Czad (tlenek węgla) nazywany jest cichym zabójcą, zastanawiacie się pewnie skąd taka nazwa? Zawdzięcza ją swoim tajemniczym właściwościom, a mianowicie tym, że jest nie widoczny, nie ma  zapachu i nie ma smaku. Co roku z powodu zatrucia umiera ponad sto osób a ok. dwóch tysięcy ulega podtruciu.

Dlaczego jest tak niebezpieczny i skąd się bierze? Już wyjaśniam. Tlenek węgla, bo tak brzmi jego nazwa chemiczna wydobywa się ze źle użytkowanych bądź wadliwych urządzeń grzewczych oraz przewodów kominowych i wentylacyjnych głownie w okresie jesienno- zimowym. Jest to gaz silnie trujący i jak wcześniej wspomniałem bezbarwny i bezwonny oraz nieco lżejszy od powietrza co powoduje, że łatwo się z nim miesza a co za tym idzie łatwo się rozprzestrzenia w naszych mieszkaniach. Dlatego tak ważne jest aby przed sezonem grzewczym dokonać przeglądu instalacji a najlepiej zabezpieczyć się dodatkowo w czujnik wykrywający tlenek węgla w powietrzu.

Tlenek węgla powstaje w wyniku niepełnego spalania materiałów palnych w naszych instalacjach grzewczych m.in. węgla, gazu, drewna, oleju, benzyny, nafty, ropy czy propanu spowodowanego brakiem odpowiedniej ilości tlenu, niezbędnego do całkowitego procesu spalania. Powodem może być brak dopływu świeżego powietrza przez zakrycie kratek wentylacyjnych, zanieczyszczenie, zużycie lub złą regulację palnika gazowego, a także zbyt wczesne zamknięcie pieca lub kuchenki.

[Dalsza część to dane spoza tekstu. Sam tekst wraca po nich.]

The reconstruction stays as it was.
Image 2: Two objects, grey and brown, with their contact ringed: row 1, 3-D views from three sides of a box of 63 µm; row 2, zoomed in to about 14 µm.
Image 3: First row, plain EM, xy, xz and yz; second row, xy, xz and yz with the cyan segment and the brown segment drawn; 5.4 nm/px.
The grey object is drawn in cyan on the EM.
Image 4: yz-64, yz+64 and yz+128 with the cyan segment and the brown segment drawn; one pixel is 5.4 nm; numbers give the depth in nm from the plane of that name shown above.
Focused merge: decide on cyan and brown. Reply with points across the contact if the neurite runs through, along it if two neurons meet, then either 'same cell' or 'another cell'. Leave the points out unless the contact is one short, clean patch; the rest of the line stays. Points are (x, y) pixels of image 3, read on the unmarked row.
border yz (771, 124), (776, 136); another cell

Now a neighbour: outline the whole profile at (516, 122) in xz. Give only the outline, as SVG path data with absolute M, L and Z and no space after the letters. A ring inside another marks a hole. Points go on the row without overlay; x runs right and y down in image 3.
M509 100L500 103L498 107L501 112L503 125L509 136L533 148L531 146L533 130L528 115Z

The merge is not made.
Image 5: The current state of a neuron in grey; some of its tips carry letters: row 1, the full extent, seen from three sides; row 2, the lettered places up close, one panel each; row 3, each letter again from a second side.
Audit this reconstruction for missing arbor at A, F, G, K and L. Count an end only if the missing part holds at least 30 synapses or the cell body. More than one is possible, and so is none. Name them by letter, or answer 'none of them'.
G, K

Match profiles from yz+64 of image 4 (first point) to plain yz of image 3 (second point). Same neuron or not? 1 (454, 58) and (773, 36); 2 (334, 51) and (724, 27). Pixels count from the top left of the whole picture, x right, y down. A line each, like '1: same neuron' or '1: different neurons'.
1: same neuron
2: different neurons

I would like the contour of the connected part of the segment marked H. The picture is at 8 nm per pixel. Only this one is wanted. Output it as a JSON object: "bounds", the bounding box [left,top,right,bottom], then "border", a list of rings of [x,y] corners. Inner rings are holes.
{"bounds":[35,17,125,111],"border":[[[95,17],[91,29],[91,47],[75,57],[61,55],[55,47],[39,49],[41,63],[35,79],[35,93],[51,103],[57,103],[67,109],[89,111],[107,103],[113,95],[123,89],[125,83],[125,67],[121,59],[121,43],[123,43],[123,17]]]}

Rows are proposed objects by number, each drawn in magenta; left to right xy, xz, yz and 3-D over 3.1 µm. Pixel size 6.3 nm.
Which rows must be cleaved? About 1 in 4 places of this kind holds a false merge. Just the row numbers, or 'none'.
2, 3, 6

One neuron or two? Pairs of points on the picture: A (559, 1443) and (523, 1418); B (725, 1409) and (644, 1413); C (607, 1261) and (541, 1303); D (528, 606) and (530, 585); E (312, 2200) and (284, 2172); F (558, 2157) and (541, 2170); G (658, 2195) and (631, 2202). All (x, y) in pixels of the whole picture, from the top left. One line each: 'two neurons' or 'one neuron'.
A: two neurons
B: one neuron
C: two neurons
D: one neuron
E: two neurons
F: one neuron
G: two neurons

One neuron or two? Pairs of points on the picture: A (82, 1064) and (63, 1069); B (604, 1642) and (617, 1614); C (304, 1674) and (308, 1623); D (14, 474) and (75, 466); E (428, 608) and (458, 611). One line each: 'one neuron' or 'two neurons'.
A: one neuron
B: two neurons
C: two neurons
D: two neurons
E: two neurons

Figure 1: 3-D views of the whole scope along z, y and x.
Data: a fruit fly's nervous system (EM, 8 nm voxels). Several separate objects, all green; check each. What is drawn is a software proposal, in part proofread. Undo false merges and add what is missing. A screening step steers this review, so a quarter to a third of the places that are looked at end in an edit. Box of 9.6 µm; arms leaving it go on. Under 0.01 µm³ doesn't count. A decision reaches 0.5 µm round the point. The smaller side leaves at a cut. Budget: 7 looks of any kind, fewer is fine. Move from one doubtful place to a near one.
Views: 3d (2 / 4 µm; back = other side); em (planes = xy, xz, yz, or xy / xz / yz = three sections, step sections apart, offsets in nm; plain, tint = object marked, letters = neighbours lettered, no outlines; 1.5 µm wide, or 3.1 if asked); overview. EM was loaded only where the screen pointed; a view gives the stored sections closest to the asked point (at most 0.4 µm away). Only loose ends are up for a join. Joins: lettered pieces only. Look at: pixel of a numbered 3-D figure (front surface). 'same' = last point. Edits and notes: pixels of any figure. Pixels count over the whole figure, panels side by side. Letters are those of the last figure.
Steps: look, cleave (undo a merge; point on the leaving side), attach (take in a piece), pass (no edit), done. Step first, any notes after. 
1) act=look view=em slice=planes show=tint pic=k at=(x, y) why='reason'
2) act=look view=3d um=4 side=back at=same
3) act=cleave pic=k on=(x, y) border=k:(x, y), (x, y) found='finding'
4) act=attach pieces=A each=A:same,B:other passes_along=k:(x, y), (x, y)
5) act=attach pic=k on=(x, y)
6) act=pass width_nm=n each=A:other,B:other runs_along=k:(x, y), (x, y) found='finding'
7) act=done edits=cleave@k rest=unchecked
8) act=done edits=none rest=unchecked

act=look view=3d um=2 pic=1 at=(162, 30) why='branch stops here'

Do zatrucia organizmu dochodzi poprzez układ oddechowy, a w dalszej kolejności czad jest wchłaniany do krwioobiegu. Tlenek węgla w układzie oddechowym wiąże się z hemoglobiną szybciej niż tlen, przez co tlen nie dociera do organizmu. Jest to poważne zagrożenie dla zdrowia a nawet życia człowieka ponieważ nieprawidłowe rozprowadzenie tlenu we krwi doprowadza do uszkodzenia mózgu a także innych narządów wewnętrznych, nieodwracalne uszkodzenie ośrodkowego układu nerwowego przez ostre zatrucie doprowadza do niewydolności wieńcowej a w konsekwencji do śmierci.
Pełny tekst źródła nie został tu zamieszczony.